◆ Your goal
Print all of the data exactly.

......

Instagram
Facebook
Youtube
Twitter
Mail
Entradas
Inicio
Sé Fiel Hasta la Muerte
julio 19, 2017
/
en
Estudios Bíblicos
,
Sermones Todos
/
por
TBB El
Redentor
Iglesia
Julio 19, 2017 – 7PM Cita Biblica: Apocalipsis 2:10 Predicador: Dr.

......

◆ Answer section
Instagram
Facebook
Youtube
Twitter
Mail
Entradas
Inicio
Sé Fiel Hasta la Muerte
julio 19, 2017
/
en
Estudios Bíblicos
,
Sermones Todos
/
por
TBB El
Redentor
Iglesia
Julio 19, 2017 – 7PM Cita Biblica: Apocalipsis 2:10 Predicador: Dr.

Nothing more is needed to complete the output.